La tragedia dell’Abruzzo ha generato una solidarietà nazionale che ha, come precedente, solo l’alluvione di Firenze. L’immediata capacità reattiva della protezione civile e dell’intero mondo del volontariato ha spinto il governo e larga parte delle forze politiche a preannunciare un impegno corale per la più celere e ordinata ricostruzione. Lo ha detto il presidente del Consiglio Silvio Berlusconi e lo hanno confermato i leader dell’opposizione. Passato il tempo del pianto e del dolore e superata la prima fase dell’emergenza è giunto il tempo «del fare» come ama dire Berlusconi.
Per fare, però, bisogna trovare le risorse necessarie. Una prima approssimativa valutazione indica il fabbisogno in oltre 10 miliardi di euro. La ricerca di queste risorse ha dato il via alle idee più diverse: la tassa sui presunti ricchi fiscalmente dichiarati tali, un’addizionale Irpef, il 5 per mille, l’utilizzo improprio dei fondi europei e chi più ne ha più ne metta. Le ultime voci provenienti da Palazzo Chigi e dal ministero dell’Economia parlano di utilizzare parte dei fondi presso la presidenza del Consiglio stanziati per rilanciare l’economia. Non ce ne vogliano i leader politici di maggioranza e di opposizione se diciamo con sincera umiltà che tutte le proposte sinora sentite son tutte sbagliate. Anche perché c’è una soluzione semplice e praticabile senza mettere tasse e senza togliere risorse da altri obiettivi altrettanto importanti per il Paese. E veniamo al dunque. Nel nostro sistema c’è una istituzione pubblica che ha come missione principale quella di finanziare la realizzazione di opere pubbliche di comuni e province attraverso mutui a tasso agevolato. Questa istituzione è la Cassa depositi e prestiti seduta su di una montagna di liquidità che supera i 100 miliardi di euro. Essa può erogare mutui a tassi agevolati perché gestisce il risparmio postale i cui rendimenti sono sicuri ma modesti.
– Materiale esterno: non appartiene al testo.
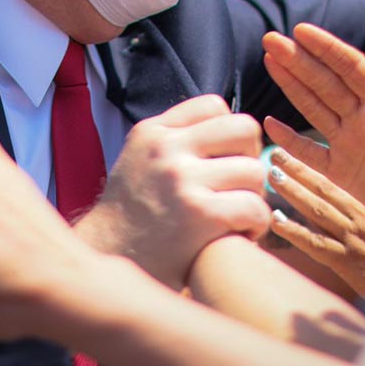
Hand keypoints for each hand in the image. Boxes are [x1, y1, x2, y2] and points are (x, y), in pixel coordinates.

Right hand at [75, 95, 268, 286]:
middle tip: (238, 184)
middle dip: (250, 156)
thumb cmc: (133, 214)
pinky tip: (243, 233)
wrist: (107, 259)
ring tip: (239, 213)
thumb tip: (230, 128)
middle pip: (244, 129)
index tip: (223, 159)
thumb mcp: (141, 159)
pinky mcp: (199, 215)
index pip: (215, 105)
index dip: (229, 133)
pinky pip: (254, 206)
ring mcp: (182, 180)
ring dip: (255, 195)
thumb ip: (176, 138)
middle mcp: (165, 149)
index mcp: (153, 132)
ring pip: (254, 170)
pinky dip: (257, 223)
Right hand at [261, 24, 364, 246]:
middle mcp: (363, 119)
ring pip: (313, 107)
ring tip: (270, 61)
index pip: (352, 69)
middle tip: (271, 39)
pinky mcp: (341, 171)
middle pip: (325, 82)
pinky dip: (289, 139)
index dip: (327, 50)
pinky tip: (269, 122)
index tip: (302, 32)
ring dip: (291, 85)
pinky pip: (308, 153)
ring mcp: (349, 143)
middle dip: (299, 60)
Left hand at [265, 147, 364, 299]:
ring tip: (272, 175)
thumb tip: (338, 220)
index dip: (310, 168)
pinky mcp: (349, 262)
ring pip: (316, 209)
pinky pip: (316, 244)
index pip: (335, 184)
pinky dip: (294, 232)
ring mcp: (352, 239)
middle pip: (323, 188)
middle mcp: (359, 219)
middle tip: (275, 153)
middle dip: (297, 169)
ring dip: (292, 191)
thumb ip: (363, 224)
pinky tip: (276, 221)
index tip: (290, 153)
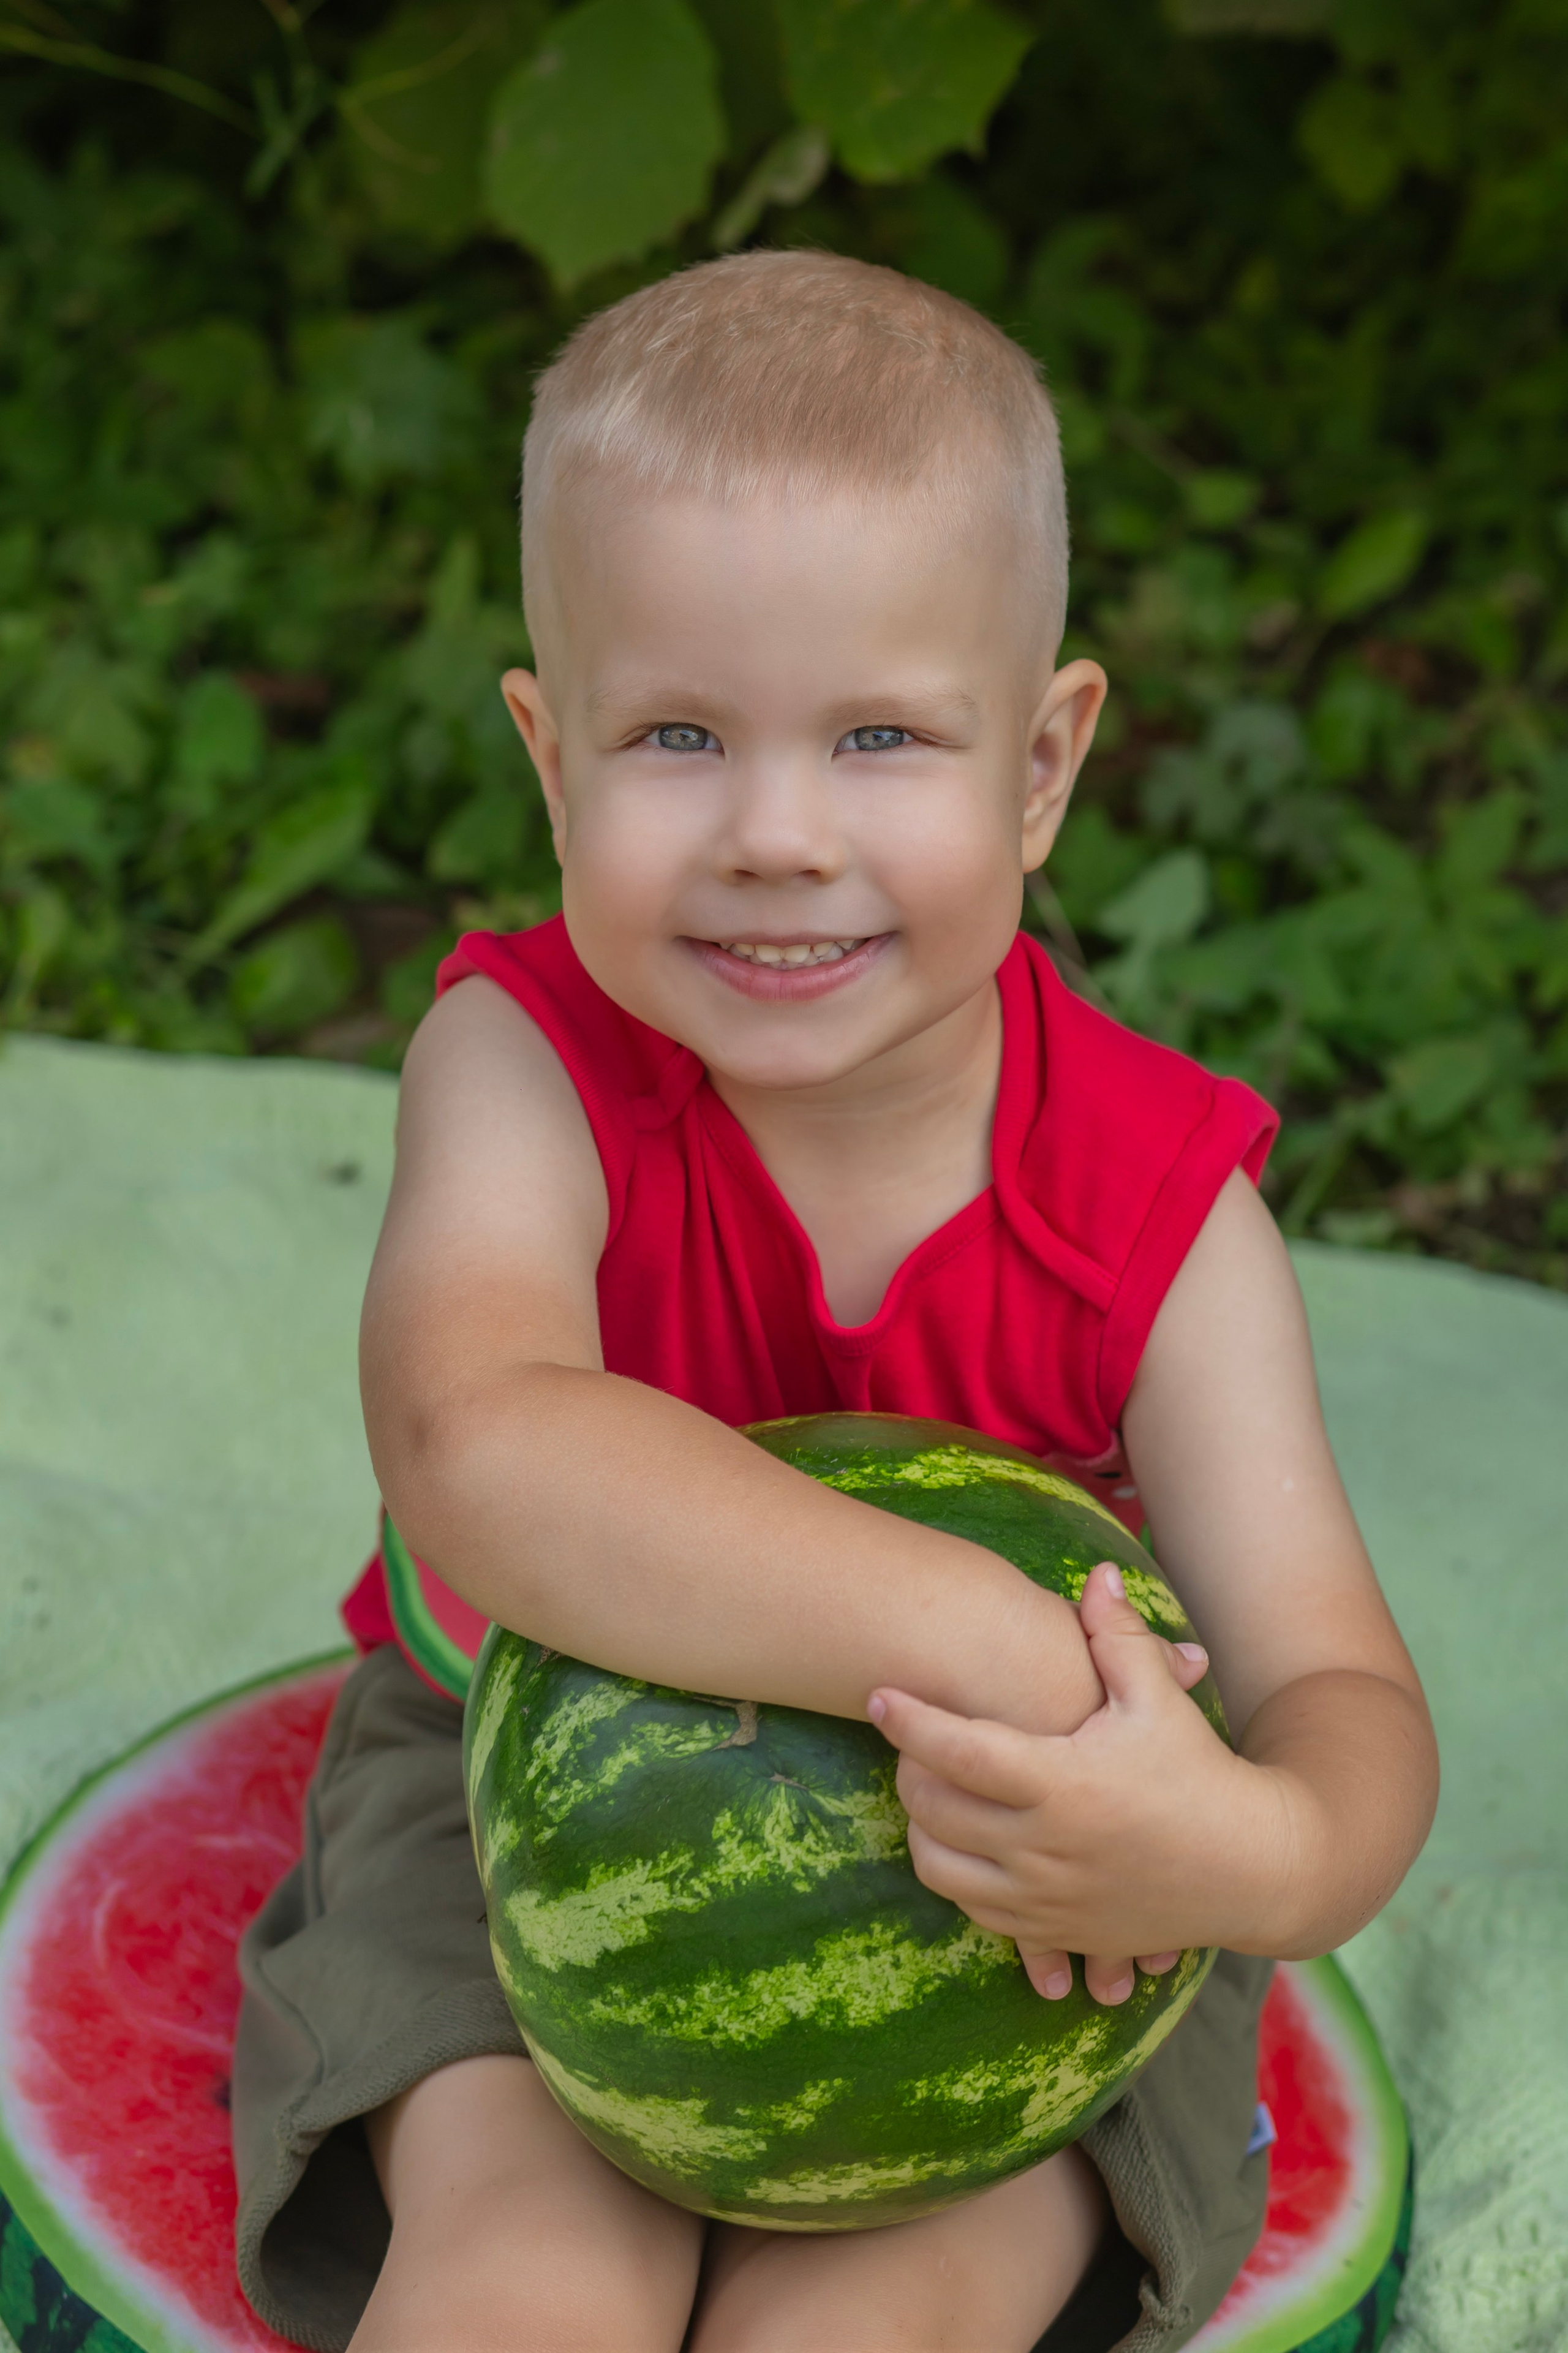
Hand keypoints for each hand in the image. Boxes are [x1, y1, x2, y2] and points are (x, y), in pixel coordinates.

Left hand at [868, 1562, 1253, 2006]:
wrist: (1251, 1871)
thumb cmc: (1202, 1775)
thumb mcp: (1161, 1700)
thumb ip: (1119, 1636)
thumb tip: (1097, 1571)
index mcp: (1064, 1784)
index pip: (960, 1751)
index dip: (910, 1721)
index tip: (876, 1696)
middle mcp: (1044, 1848)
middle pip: (933, 1808)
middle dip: (908, 1767)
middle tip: (909, 1738)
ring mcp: (1044, 1899)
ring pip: (938, 1866)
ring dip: (921, 1825)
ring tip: (930, 1787)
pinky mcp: (1052, 1932)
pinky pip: (970, 1908)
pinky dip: (952, 1872)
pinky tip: (962, 1838)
Un mutuo quindicennale di un miliardo di euro costa, all’incirca, per capitale ed interesse, 80 milioni l’anno. Un mutuo di 10 miliardi costerebbe, dunque, 800 milioni l’anno. Ed allora la Regione Abruzzo dovrebbe stipulare con la Cassa depositi e prestiti un mutuo di 10 miliardi ed il governo dovrebbe emanare un decreto-legge con il quale garantisce, tra le tante altre misure, per 15 anni alla stessa Regione un contributo annuale per l’appunto di 800 milioni. Se si considera che i 10 miliardi del mutuo non sarebbero erogati in un solo esercizio finanziario perché la capacità di spesa, anche con poteri straordinari messi in testa al presidente della Regione, non supererà i 3 miliardi in ragione d’anno, significa che il costo per il bilancio dello Stato sarà di 250-300 milioni il primo anno, 550-600 milioni il secondo anno e 700-800 milioni dal terzo anno in poi (ed è la nostra una visione ottimistica sulle capacità di spesa). Non sfugge a nessuno che in un bilancio pubblico che ha una spesa annuale di 650 miliardi di euro trovare alcune centinaia di milioni l’anno non è cosa difficile. E non c’è bisogno alcuno né di mettere altre tasse né di togliere all’economia reale le poche risorse già stanziate né di saccheggiare ulteriormente i fondi europei.
Aspettiamo le critiche a questa proposta semplice, praticabile e finanziariamente esaustiva pronti, naturalmente, a fare ammenda dinanzi a ipotesi alternative vere, credibili e innocue per l’economia italiana.